# 2009 CC - PDC and Optical Parking System NOT WORKING



## HTX1414 (Jun 18, 2012)

Help! I am new to this forum and looking for assistance/direction. Re: 2009 CC, Luxury, 65K miles. The PDC and OPS System is not working. Loud beep when the system is engaged, no camera view, no screen shot, blinking control light button by the shifter; VW Car is out of warranty and trying to figure out if there is fix without having to take vehicle to dealer. 

Thanks! 
Oz 
Houston, Texas


----------



## neu318 (Feb 18, 2003)

When you put it in Reverse does the rear badge flip exposing the camera?


----------



## piperpilot964 (Aug 25, 2009)

HTX1414 said:


> Help! I am new to this forum and looking for assistance/direction. Re: 2009 CC, Luxury, 65K miles. The PDC and OPS System is not working. Loud beep when the system is engaged, no camera view, no screen shot, blinking control light button by the shifter; VW Car is out of warranty and trying to figure out if there is fix without having to take vehicle to dealer.
> 
> Thanks!
> Oz
> Houston, Texas


 Find a VAG comm owner in your area and scan it first.


----------



## HTX1414 (Jun 18, 2012)

neu318 said:


> When you put it in Reverse does the rear badge flip exposing the camera?

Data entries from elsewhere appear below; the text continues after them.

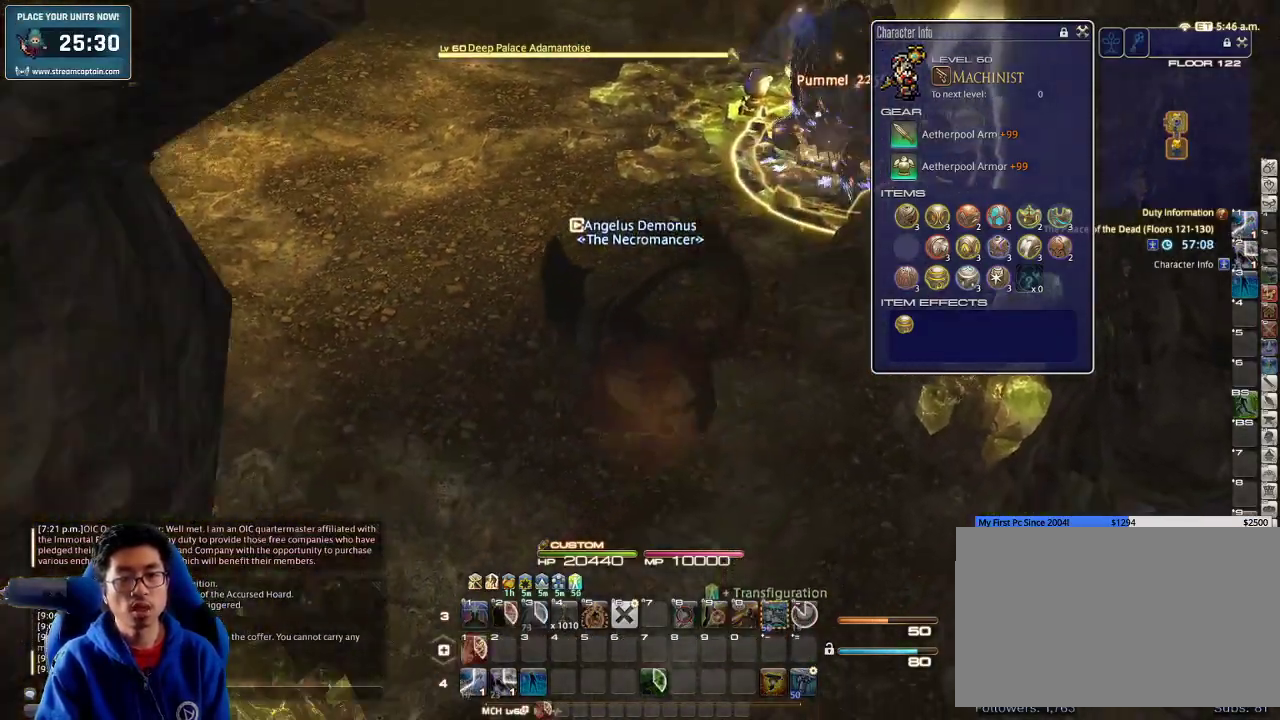
{"keys": ["a", "p"], "events": [[33, "minus", "down"], [33, "s", "up"], [167, "minus", "up"], [300, "p", "up"], [500, "p", "down"]]}
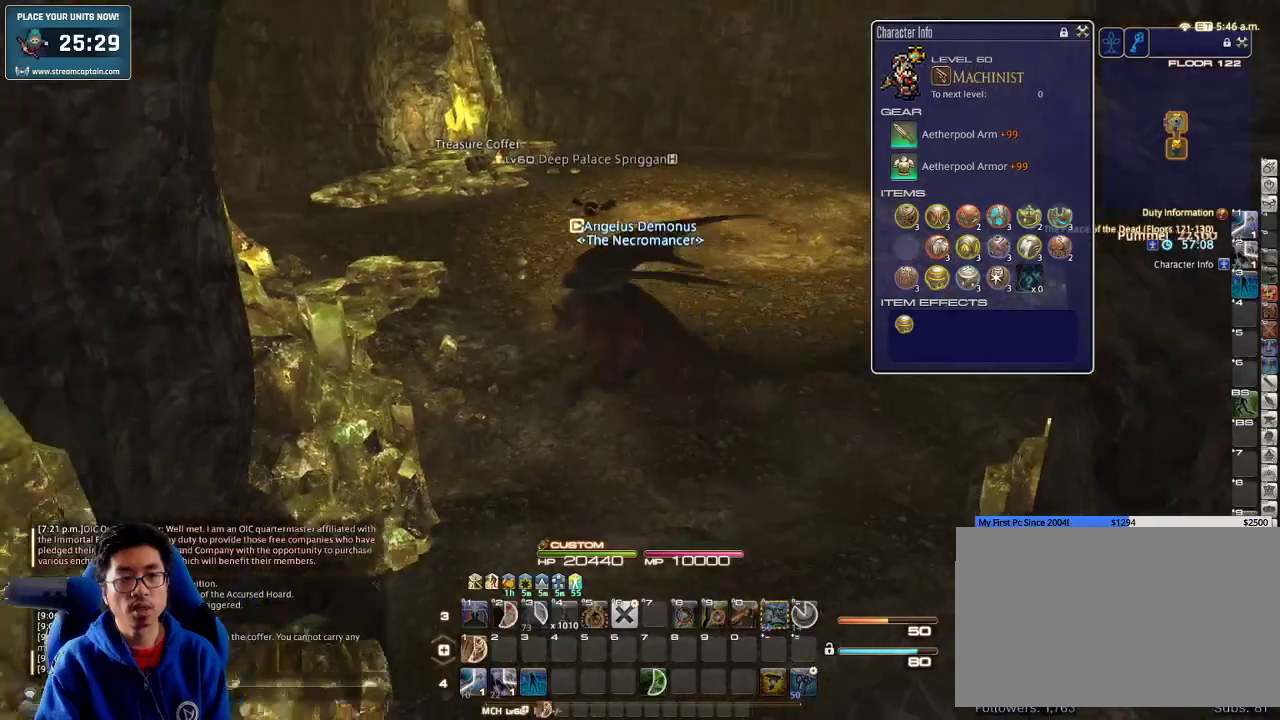
{"keys": ["a", "w"], "events": [[33, "w", "down"], [167, "p", "up"]]}
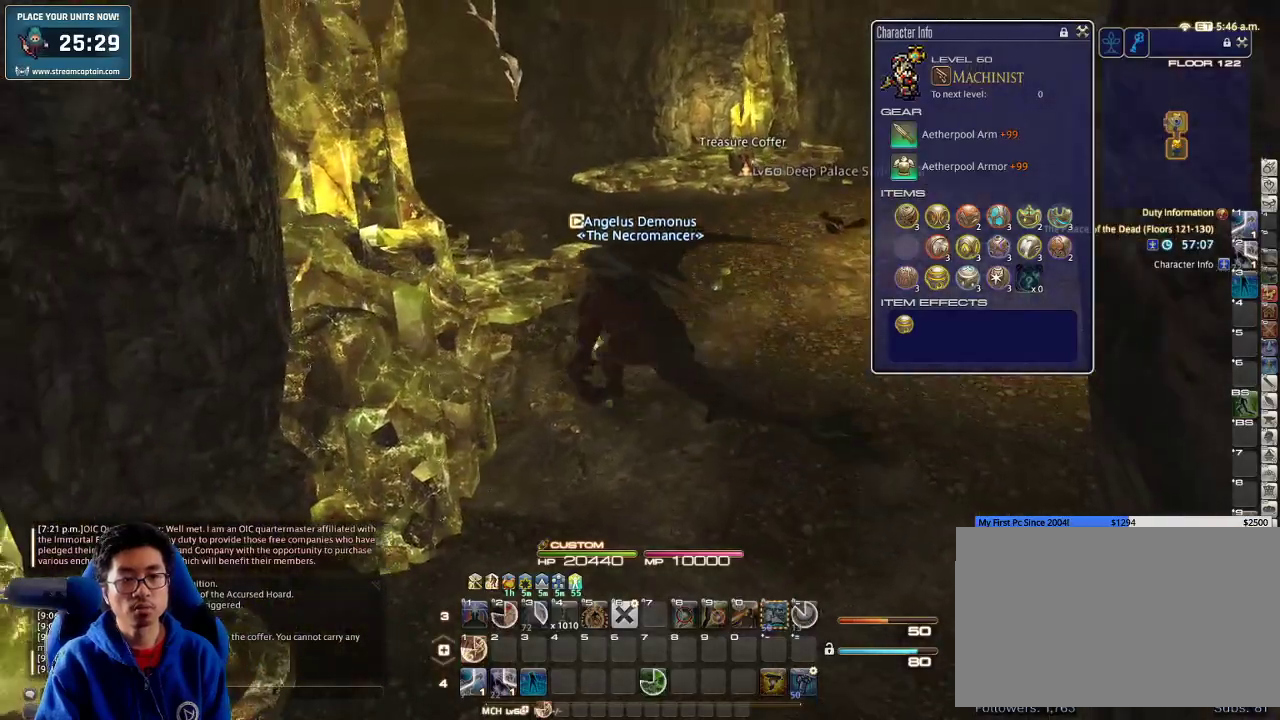
{"keys": ["w"], "events": [[33, "p", "down"], [200, "p", "up"], [233, "a", "up"]]}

 Yes! The rear badge flips but the camera is not exposed/engaged.


----------



## HTX1414 (Jun 18, 2012)

Yes! The rear badge flips but the camera is not exposed/engaged.


----------



## piperpilot964 (Aug 25, 2009)

All that really tells you is, two things... 

1 - you have 12V going to the pivot motor in the badge to drive the motor 
2 - the 12v reverse signal from the reverse light harness is getting to the badge to energize the motor 

After that all happens there are several things going on along the CAN bus involving the Camera Control module and I would also say the PDC module. 

My guess is a Camera Control module issue, since you are not seeing a camera display. The CCU takes the video from the camera and superimposes the steering lines, then sends the video along to the RNS. I am assuming the RNS display works fine otherwise. This is why I suggest getting in there with VagCom and checking the health of the modules.


----------



## HTX1414 (Jun 18, 2012)

One more thing..I checked the rear badge and realized that the camera is exposed...engaged... it apparently is just not sending a signal to the screen. Hope this helps with your evaluation.


----------



## Harj (Jan 20, 2015)

I have the same problem, but mine was caused by me changing a dead battery. vw wants to charge thru the nose for new control units. does anyone know where I can get an after market/off market PDC/OPS control unit?


----------



## OEMplusCC (Jan 27, 2013)

.


----------



## Jmhageman7 (Dec 1, 2016)

Harj said:


> I have the same problem, but mine was caused by me changing a dead battery. vw wants to charge thru the nose for new control units. does anyone know where I can get an after market/off market PDC/OPS control unit?


2009 VW CC 180k: My optical parking distance sensors stopped working after I had a dead battery. Did you ever find out why the dead battery caused this? Did you ever find out where to get affordable control modules?


----------